Requirement:
Each line from the one containing "470 350 1.35" through the final line of the records is to be repeated exactly, with no additions.

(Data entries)
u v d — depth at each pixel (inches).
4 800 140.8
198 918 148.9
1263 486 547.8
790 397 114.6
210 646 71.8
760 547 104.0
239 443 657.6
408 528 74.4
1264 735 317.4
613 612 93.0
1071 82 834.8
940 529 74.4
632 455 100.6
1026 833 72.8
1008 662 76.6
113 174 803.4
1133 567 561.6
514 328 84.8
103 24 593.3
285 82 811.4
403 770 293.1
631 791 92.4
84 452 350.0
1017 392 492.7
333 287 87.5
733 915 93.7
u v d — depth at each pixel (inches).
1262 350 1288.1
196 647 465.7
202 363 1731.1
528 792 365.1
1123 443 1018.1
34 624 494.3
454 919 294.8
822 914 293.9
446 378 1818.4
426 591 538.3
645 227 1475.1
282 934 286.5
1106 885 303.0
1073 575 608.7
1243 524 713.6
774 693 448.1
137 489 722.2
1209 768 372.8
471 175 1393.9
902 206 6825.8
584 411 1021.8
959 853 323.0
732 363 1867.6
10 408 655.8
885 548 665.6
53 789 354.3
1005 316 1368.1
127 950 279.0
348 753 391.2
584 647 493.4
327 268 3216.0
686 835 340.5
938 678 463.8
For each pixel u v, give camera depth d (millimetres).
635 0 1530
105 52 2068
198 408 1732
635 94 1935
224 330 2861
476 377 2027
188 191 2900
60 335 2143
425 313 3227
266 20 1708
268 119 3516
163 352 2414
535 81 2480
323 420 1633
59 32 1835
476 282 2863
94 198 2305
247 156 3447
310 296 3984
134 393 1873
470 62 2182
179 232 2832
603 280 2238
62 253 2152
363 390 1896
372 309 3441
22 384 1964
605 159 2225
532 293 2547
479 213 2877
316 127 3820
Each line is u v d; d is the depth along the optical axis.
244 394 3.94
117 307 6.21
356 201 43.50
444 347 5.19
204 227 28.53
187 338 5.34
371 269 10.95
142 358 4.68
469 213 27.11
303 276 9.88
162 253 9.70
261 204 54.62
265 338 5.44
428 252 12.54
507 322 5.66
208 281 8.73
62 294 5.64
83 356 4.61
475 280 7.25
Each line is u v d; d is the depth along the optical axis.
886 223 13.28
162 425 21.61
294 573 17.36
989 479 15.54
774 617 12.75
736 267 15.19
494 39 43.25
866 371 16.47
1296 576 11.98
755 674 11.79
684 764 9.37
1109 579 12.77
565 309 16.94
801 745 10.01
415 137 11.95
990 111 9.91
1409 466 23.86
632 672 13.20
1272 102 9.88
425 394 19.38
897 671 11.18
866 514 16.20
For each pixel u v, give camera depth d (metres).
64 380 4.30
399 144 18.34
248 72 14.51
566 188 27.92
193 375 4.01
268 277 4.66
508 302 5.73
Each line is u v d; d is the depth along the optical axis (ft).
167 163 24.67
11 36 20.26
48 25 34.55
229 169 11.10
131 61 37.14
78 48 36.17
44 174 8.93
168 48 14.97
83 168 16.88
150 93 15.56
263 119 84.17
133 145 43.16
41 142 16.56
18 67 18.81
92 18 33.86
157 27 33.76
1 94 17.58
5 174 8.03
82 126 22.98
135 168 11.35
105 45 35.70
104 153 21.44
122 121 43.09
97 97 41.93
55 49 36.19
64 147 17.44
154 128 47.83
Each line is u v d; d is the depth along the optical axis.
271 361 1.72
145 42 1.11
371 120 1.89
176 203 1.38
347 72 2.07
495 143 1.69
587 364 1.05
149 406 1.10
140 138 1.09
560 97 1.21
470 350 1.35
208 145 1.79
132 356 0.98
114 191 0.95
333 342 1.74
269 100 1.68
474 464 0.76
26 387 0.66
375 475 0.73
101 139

Response:
470 350 1.35
208 145 1.79
132 356 0.98
114 191 0.95
333 342 1.74
269 100 1.68
474 464 0.76
26 387 0.66
375 475 0.73
101 139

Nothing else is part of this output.